SUPPLIED MATERIAL -
╭──

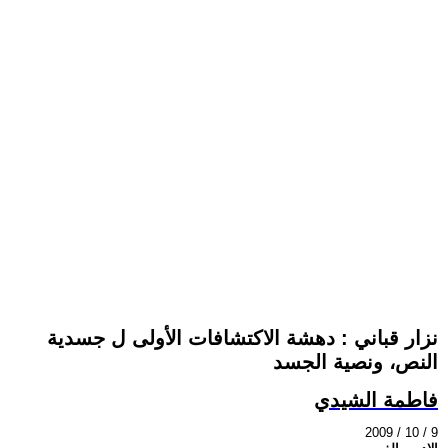
نزار قباني : دهشة الاكتشافات الأولى ل جسدية
النص، ونصية الجسد
فاطمة الشيدي
2009 / 10 / 9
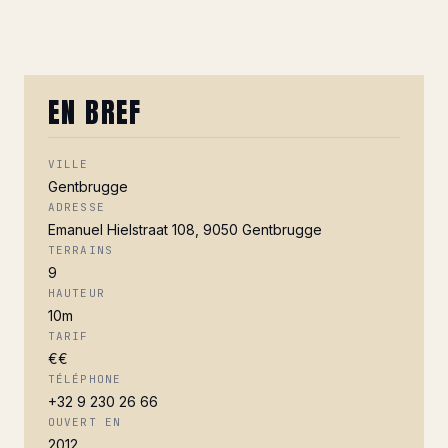
EN BREF
VILLE
Gentbrugge
ADRESSE
Emanuel Hielstraat 108, 9050 Gentbrugge
TERRAINS
9
HAUTEUR
10m
TARIF
€€
TÉLÉPHONE
+32 9 230 26 66
OUVERT EN
2012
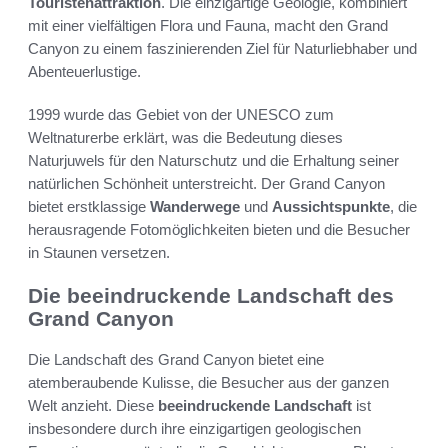
Touristenattraktion
. Die einzigartige Geologie, kombiniert
mit einer vielfältigen Flora und Fauna, macht den Grand
Canyon zu einem faszinierenden Ziel für Naturliebhaber und
Abenteuerlustige.
1999 wurde das Gebiet von der UNESCO zum
Weltnaturerbe erklärt, was die Bedeutung dieses
Naturjuwels für den Naturschutz und die Erhaltung seiner
natürlichen Schönheit unterstreicht. Der Grand Canyon
bietet erstklassige
Wanderwege
und
Aussichtspunkte
, die
herausragende Fotomöglichkeiten bieten und die Besucher
in Staunen versetzen.
Die beeindruckende Landschaft des
Grand Canyon
Die Landschaft des Grand Canyon bietet eine
atemberaubende Kulisse, die Besucher aus der ganzen
Welt anzieht. Diese
beeindruckende Landschaft
ist
insbesondere durch ihre einzigartigen geologischen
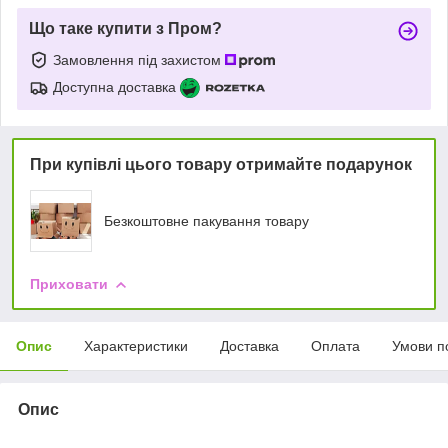
Що таке купити з Пром?
Замовлення під захистом
Доступна доставка
При купівлі цього товару отримайте подарунок
Безкоштовне пакування товару
Приховати
Опис
Характеристики
Доставка
Оплата
Умови п
Опис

╰──

Please quote exactly the run of lines that starts the entries and ends at the line containing "mit einer vielfältigen", leaving out every picture.

EXERCISE ANSWER -
نزار قباني : دهشة الاكتشافات الأولى ل جسدية
النص، ونصية الجسد
فاطمة الشيدي
2009 / 10 / 9
EN BREF
VILLE
Gentbrugge
ADRESSE
Emanuel Hielstraat 108, 9050 Gentbrugge
TERRAINS
9
HAUTEUR
10m
TARIF
€€
TÉLÉPHONE
+32 9 230 26 66
OUVERT EN
2012
Touristenattraktion
. Die einzigartige Geologie, kombiniert
mit einer vielfältigen Flora und Fauna, macht den Grand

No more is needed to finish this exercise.